Reform beyond rhetoric: Can the July Charter deliver change?

The question of reform has returned to Bangladesh as the defining test of its democratic future.

Reform has long been the country’s favorite word and its deepest wound. Everyone invokes it; few define it.

Are Bangladeshis calling for a revolution in the nation’s political foundations–or for something subtler but harder–a moral and institutional reckoning with how power is exercised?

The distinction matters. Bangladesh has already lived through its grand moments of reinvention.

The liberation of 1971 secured sovereignty. Ziaur Rahman’s ascent in 1975 forged an ideological identity under “Bangladeshi nationalism.” Begum Khaleda Zia’s tenure restored parliamentary democracy.

These were revolutions of structure and vision, the kind that redraw nations.

Today’s call is different. The new demand is not for independence or ideology, but for integrity. The uprising of July 2024 made that unmistakable.

It was less a revolt for power than a rebellion for principles–good governance and dignity in public life.

Out of that movement emerged the Consensus Commission under Professor Muhammad Yunus, culminating in the “July Charter” of October 17, 2025–a blueprint for democratic renewal.

But amid the applause lies a sober question: can reform dictated from the top, through commissions, charters, and committees, ever substitute for reform born of civic participation and public trust?

Bangladesh’s history suggests otherwise. The caretaker regime of 2007–08 made a similar promise, launching an ambitious “dialogue” that quickly collapsed under its own cynicism.

Then, as now, reform was performed more than practiced. Dialogue became theatre; politics, choreography.

Transparency and trust–the raw material of real change–were conspicuously absent.

Old wine in an unnecessary new bottle

That pattern risks repeating itself. The Consensus Commission may have met with all the right people, but many believe it has ignored the intellectual scaffolding already built–Ziaur Rahman’s 19 Points, Khaleda Zia’s Vision 20–30, and Tarique Rahman’s 31-Point State Reform Plan.

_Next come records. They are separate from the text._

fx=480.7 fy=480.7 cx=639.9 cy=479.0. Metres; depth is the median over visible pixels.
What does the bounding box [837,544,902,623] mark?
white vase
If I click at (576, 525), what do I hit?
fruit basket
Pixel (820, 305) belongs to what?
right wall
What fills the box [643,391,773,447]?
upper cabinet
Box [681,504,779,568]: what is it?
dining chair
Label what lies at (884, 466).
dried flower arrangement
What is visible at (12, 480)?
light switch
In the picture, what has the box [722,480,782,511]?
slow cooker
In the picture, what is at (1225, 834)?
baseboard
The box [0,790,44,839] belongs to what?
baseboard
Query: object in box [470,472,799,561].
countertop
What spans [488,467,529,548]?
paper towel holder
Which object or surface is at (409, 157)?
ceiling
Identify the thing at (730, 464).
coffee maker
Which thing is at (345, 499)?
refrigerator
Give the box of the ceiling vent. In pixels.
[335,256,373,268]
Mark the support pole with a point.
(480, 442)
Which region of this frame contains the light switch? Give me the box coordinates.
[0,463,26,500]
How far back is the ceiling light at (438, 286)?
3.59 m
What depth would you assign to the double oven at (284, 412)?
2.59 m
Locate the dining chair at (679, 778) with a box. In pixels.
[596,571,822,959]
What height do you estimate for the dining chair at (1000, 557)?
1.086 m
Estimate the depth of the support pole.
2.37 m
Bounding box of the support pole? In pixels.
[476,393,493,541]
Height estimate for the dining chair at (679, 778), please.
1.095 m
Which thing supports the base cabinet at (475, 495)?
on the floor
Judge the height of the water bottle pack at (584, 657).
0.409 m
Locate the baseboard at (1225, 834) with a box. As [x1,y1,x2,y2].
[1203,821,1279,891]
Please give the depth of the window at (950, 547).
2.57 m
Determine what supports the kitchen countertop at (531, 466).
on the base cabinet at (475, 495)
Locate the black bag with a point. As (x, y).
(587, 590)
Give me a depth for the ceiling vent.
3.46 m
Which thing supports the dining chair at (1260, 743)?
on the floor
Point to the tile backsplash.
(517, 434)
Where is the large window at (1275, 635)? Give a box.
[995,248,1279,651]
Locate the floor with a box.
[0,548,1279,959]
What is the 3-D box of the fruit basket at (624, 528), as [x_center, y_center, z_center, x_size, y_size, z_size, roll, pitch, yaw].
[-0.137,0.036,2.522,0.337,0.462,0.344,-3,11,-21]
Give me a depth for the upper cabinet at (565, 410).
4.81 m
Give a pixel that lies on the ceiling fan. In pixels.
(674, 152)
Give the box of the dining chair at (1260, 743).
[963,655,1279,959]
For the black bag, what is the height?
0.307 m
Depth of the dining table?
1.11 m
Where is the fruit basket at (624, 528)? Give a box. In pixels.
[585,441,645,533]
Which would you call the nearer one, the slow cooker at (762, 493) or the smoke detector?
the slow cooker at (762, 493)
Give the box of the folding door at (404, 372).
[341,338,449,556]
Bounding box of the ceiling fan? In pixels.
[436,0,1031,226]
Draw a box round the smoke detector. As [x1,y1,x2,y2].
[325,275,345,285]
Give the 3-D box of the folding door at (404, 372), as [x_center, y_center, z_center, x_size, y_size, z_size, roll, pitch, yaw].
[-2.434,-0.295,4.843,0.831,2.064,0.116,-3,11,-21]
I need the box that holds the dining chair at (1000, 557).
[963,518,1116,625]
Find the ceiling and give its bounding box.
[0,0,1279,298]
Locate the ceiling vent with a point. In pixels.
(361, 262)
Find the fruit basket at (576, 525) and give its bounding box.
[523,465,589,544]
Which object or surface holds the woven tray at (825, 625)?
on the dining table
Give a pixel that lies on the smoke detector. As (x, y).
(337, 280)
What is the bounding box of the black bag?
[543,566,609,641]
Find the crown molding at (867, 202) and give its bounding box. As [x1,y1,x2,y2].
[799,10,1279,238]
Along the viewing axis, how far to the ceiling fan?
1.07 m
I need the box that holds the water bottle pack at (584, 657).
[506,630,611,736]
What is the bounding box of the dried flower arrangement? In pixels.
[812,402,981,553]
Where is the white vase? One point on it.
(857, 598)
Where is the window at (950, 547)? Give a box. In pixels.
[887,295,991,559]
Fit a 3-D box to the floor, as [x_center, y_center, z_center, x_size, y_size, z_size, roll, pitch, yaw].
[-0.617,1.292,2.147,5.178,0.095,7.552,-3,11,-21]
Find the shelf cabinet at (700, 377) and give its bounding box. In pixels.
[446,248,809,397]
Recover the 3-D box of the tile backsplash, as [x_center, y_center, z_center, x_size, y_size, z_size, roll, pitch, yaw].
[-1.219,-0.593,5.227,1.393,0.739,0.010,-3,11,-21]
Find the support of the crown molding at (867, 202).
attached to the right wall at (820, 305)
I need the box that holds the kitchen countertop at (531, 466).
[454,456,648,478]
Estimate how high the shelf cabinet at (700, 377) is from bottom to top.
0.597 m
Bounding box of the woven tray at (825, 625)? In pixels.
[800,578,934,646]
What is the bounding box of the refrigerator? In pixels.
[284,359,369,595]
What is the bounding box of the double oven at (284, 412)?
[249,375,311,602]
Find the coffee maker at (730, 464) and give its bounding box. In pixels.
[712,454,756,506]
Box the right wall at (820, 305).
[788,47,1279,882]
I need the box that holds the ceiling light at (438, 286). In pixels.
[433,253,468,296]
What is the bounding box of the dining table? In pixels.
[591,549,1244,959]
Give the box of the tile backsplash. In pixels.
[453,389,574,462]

These were detailed frameworks for governance, decentralization, and citizen empowerment.

To discard them is to erase the political memory of a nation still trying to reconcile its ideals with its institutions.

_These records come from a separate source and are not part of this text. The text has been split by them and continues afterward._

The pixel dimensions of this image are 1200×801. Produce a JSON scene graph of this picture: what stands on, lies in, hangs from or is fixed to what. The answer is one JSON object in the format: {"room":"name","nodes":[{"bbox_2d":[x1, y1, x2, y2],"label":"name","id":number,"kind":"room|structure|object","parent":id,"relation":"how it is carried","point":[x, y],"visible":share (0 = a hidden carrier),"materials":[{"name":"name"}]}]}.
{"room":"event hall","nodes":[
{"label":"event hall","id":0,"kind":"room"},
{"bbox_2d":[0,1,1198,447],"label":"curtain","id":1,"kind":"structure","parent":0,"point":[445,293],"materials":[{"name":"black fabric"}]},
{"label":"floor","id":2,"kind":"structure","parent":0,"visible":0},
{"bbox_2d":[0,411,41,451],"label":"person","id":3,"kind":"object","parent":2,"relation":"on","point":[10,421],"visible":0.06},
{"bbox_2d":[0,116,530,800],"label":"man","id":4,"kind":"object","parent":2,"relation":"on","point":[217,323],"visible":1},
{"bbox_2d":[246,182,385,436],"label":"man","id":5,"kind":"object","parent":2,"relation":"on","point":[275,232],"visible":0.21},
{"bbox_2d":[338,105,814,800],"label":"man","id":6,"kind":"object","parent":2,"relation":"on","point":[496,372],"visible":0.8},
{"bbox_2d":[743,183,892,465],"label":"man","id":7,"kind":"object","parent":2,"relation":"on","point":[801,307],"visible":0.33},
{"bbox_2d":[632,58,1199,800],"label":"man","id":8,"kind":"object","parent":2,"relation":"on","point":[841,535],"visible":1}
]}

For the Bangladesh Nationalist Party, one of the country’s original custodians of the reform narrative, frustration has turned into vindication.

As Mirza Fakhrul Islam Alamgir noted recently, a year of dialogue has produced little more than illusion.

His charge that the process was “farcical and deceitful” may sound severe, but it captures a familiar national ailment: Bangladesh’s chronic inability to translate reform rhetoric into reform reality.

The true test of reform lies not in the eloquence of a charter but in the courage to enact it. A credible process demands that political parties be treated as partners, not spectators.

It requires space for dissent, not punishment for it. Above all, it must convert popular aspiration into measurable institutional change.

Without that, reform becomes what it too often has been–an exercise in elite self-assurance, a dialogue of the powerful conducted in the name of the powerless.

Breaking from this cycle–from the unfulfilled promises of 1/11 to the untested pledges of the July Charter–requires something Bangladesh’s politics has long lacked: trust.

Trust between rulers and ruled, between parties and people, between ideals and institutions.

Reform, in its truest sense, is not a document to be signed but a confidence to be rebuilt.

Until that confidence is restored through transparent, participatory, and people-centered politics, every new “charter of change” will remain just another chapter in Bangladesh’s long chronicle of reform without renewal.